Mullin says: “Not a well known product provider. Offshore does not appeal to investors generally. It may appear overly complicated at first glance, and there is no history of performance and investment.”
On the subject of the flexibility offered by the fund, Hosking says: “There is some flexibility with the broad range of asset allocation and access to managers not normally available to investors with the minimum £10,000 required.”
Mullin points out that the flexiblity will depend on the investors need for investment returns.
Holdaway is less enthusiastic: “Not very flexible in terms of buying, selling or switching. No income available, and the minimum investment is £10,000.”
Considering Collins Stewart's reputation, Mullin says: “Not very well known to me, but their reputation will only be viewed by any client on the basis of the product being offered, not in the name.”
Holdaway says that he had not heard of them before, and hence cannot comment.
Hosking says: “Stronger reputation as an institutional operator than a private client management service.”
Moving on to the past performance record of Collins Stewart, Holdaway says: “All their funds are only just over a year old, so it is difficult to comment. Certainly, compared to the benchmarks over one year, the performance looks impressive on most funds.”
Hosking also feels that it is difficult to comment as the funds have not been running for long enough. Mullin says that he has never used the company previously.
Looking at which products will provide the main competition, Hosking mentions Orbis and Wimbledon Fund. Holdaway lists Henderson and Global Asset Management.

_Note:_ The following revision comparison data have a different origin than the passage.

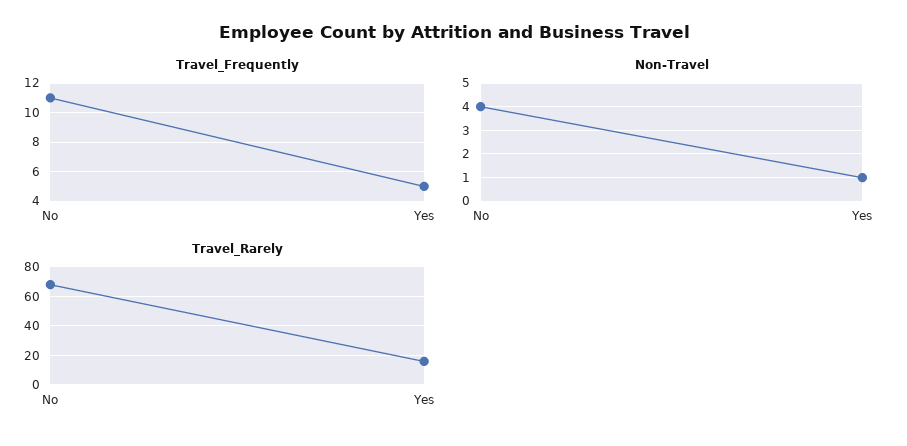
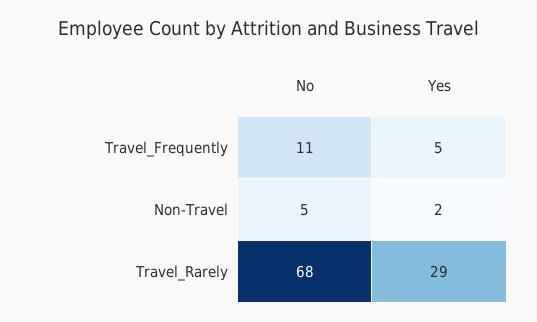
  {
    "Travel_Frequently": {
      "No": 11,
      "Yes": 5
    },
    "Non-Travel": {
-     "No": 4,
+     "No": 5,
-     "Yes": 1
+     "Yes": 2
    },
    "Travel_Rarely": {
      "No": 68,
-     "Yes": 15
+     "Yes": 29
    }
  }

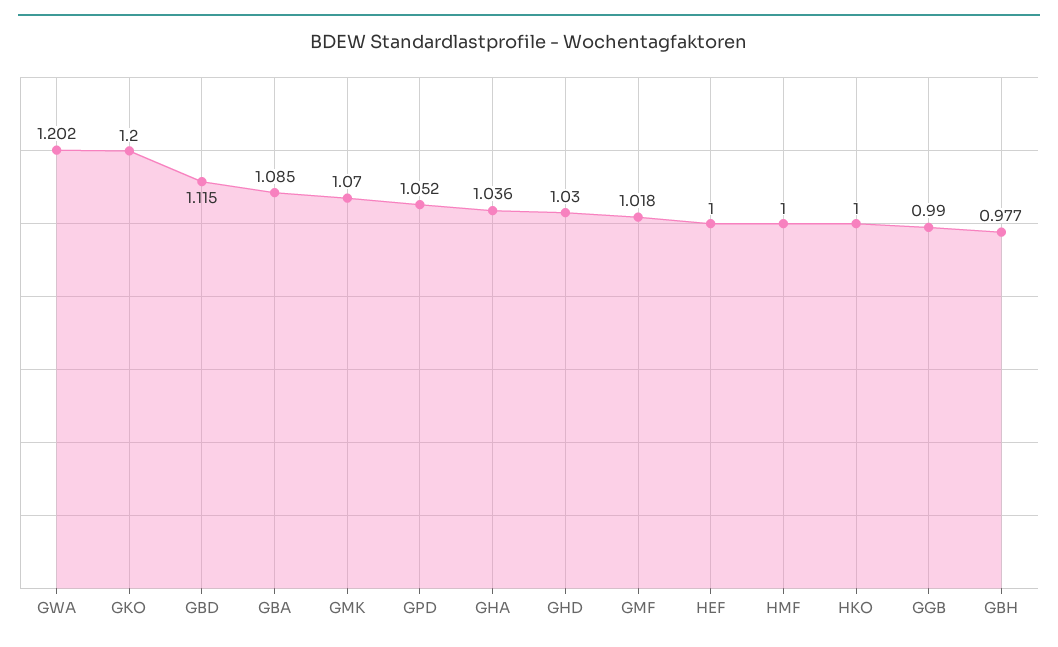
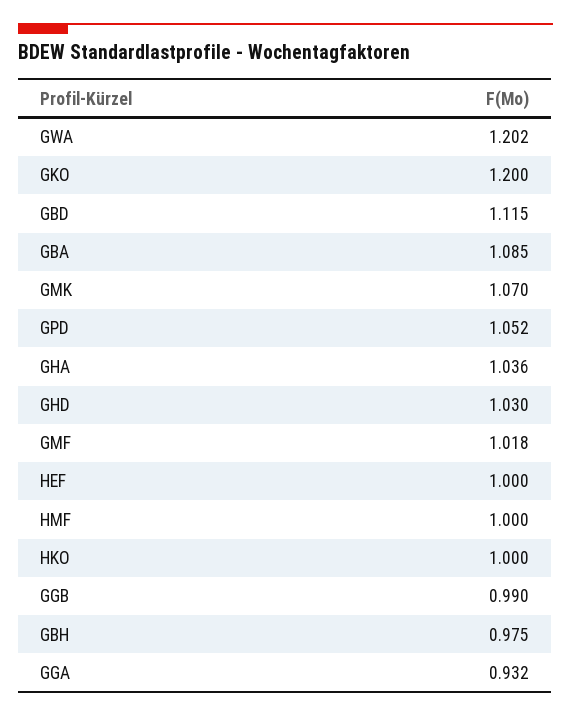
  {
    "GWA": 1.202,
    "GKO": 1.2,
    "GBD": 1.115,
    "GBA": 1.085,
    "GMK": 1.07,
    "GPD": 1.052,
    "GHA": 1.036,
    "GHD": 1.03,
    "GMF": 1.018,
    "HEF": 1,
    "HMF": 1,
    "HKO": 1,
    "GGB": 0.99,
-   "GBH": 0.977
+   "GBH": 0.975,
+   "GGA": 0.932
  }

Mullin says: “As this type of investment is still in its infancy compared to the overall market, the area which the majority of investors have initially looked at is the with-profits or managed bond.”
The panel has a difference of opinion on the subject of whether the charges are fair and reasonable. Hosking says: “It appears expensive, but there is an opportunity to take reduced commission and offer better terms.”
Mullin says: “Annual management charge of 1.5 per cent represents a fair charge based on the actual fund management proposed. The initial charge of up to 5 per cent needs to be made clear on how the amount will be calculated, as it is a combination of the equity and bond fund, but in general what you would find acceptable.”
Holdaway says: “Yes, for the amount of research required. Compared to other non-hedge products they are high, especially performance fee of 10 per cent.”
When asked whether the commission is fair and reasonable, Mullin simply says yes. Holdaway says: “Yes, although it is not clear whether it can be sacrificed to reduce the initial charge. I would rather have a lower initial and 0.5 per cent fund based immediately.” Hosking says the commission is generous.
Opinions vary on the subject of the product literature. Holdaway says: “Not sales orientated at all – very factual. Did not give much information to clients, prospectus very dull.”
Mullin feels that the literature is well presented and illustrates the fund's objectives.
Hosking says: “Basic and with a bit too much writing on each page, it gives the feeling of being cramped, and could be more spread out to make it more appealing.”
Summing up, Hosking says: “A simple strategy for growth, but inevitably a complicated product likely to appeal only to clients with serious investment funds.”
Holdaway says: “This is not what could be called a mainstream product.”